Task instructions:
Reproduce the items below with every "series" changed to "lines" and nothing else altered. Leave out the pictures.

Provided data:
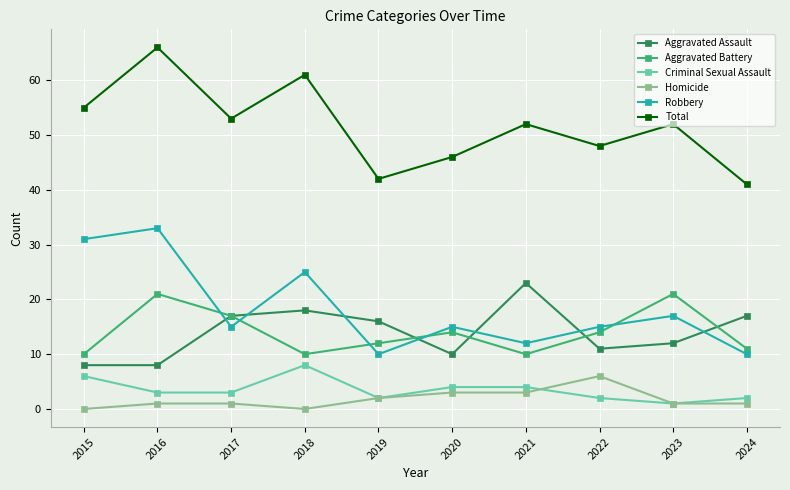

What is the total value across all series at 2016?

132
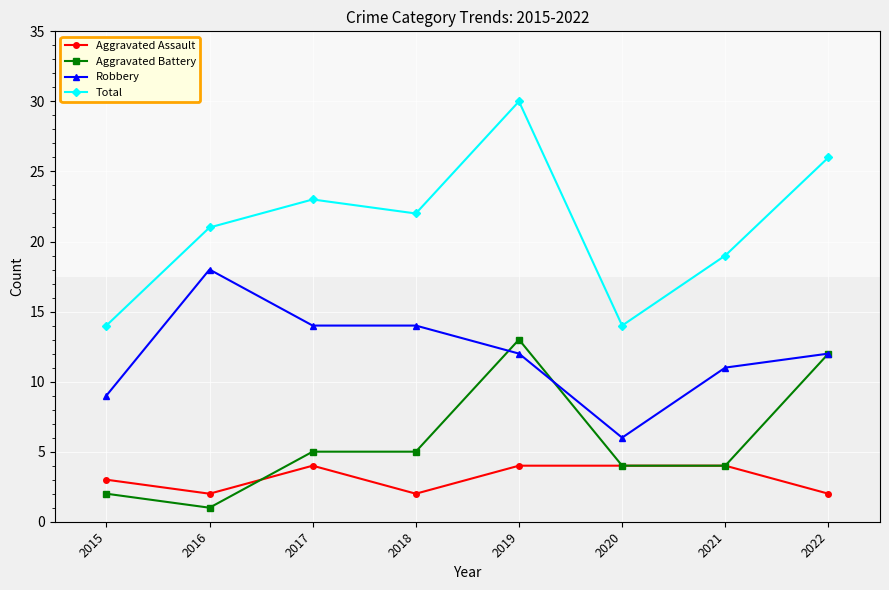

Rank the series by their maximum value, from lowest to highest.

Aggravated Assault, Aggravated Battery, Robbery, Total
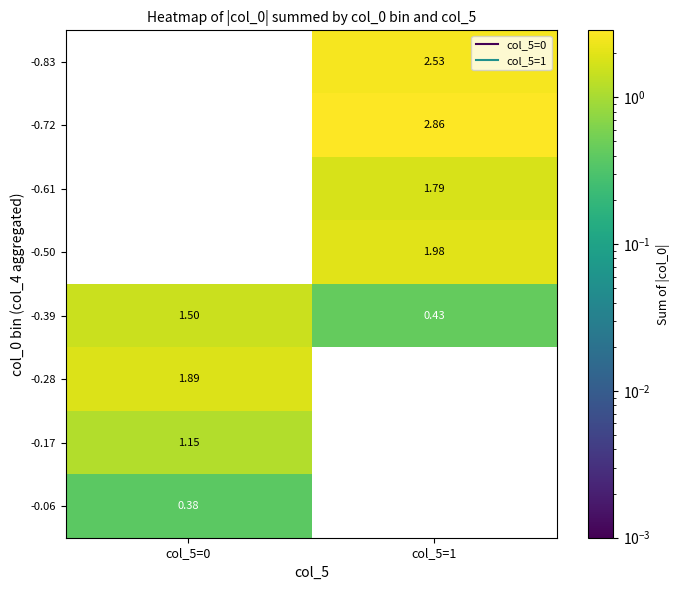

Is the value of -0.83 at col_5=1 greater than the value of -0.50 at col_5=0?

Yes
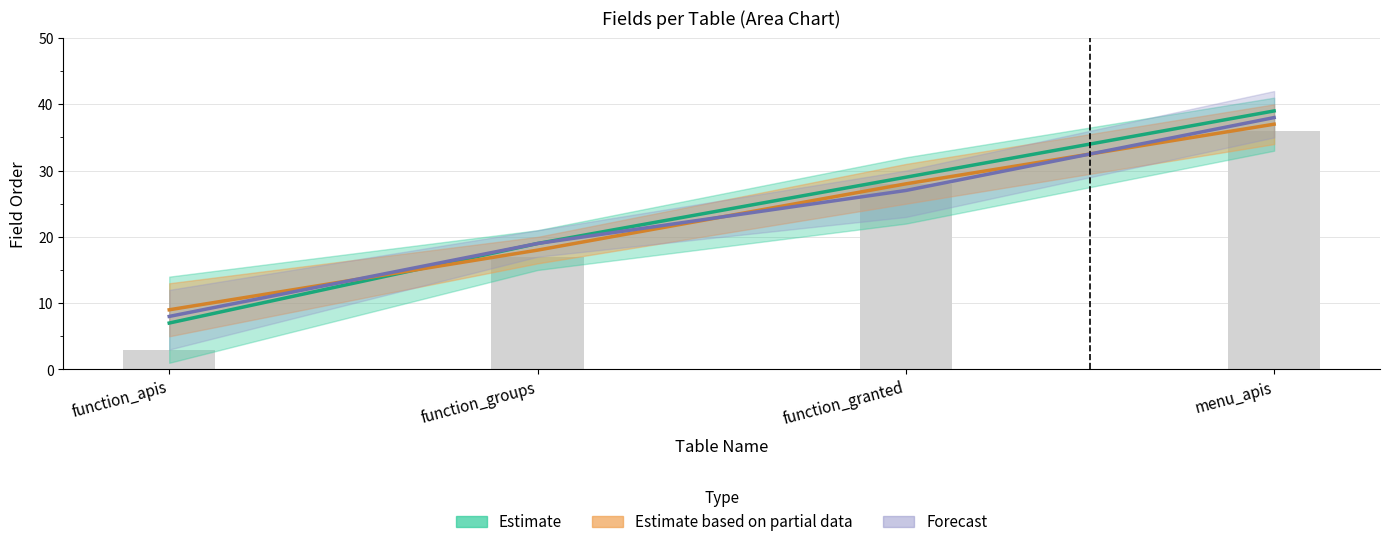

What is the difference between the highest and lowest values at menu_apis?

2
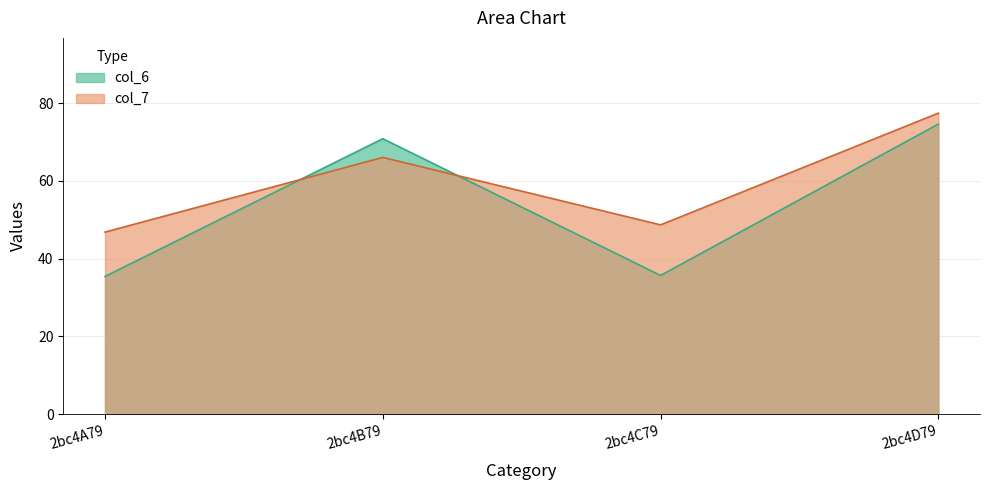

Which series ends up on top after the final intersection of col_7 and col_6?

col_7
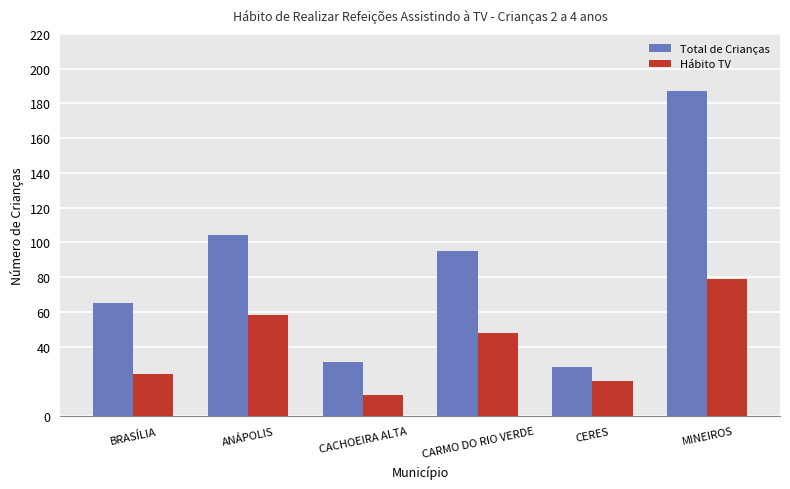

How many categories are shown in the chart?

6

Result:
What is the total value across all lines at 2016?

132

Rank the lines by their maximum value, from lowest to highest.

Aggravated Assault, Aggravated Battery, Robbery, Total

Is the value of -0.83 at col_5=1 greater than the value of -0.50 at col_5=0?

Yes

What is the difference between the highest and lowest values at menu_apis?

2

Which lines ends up on top after the final intersection of col_7 and col_6?

col_7

How many categories are shown in the chart?

6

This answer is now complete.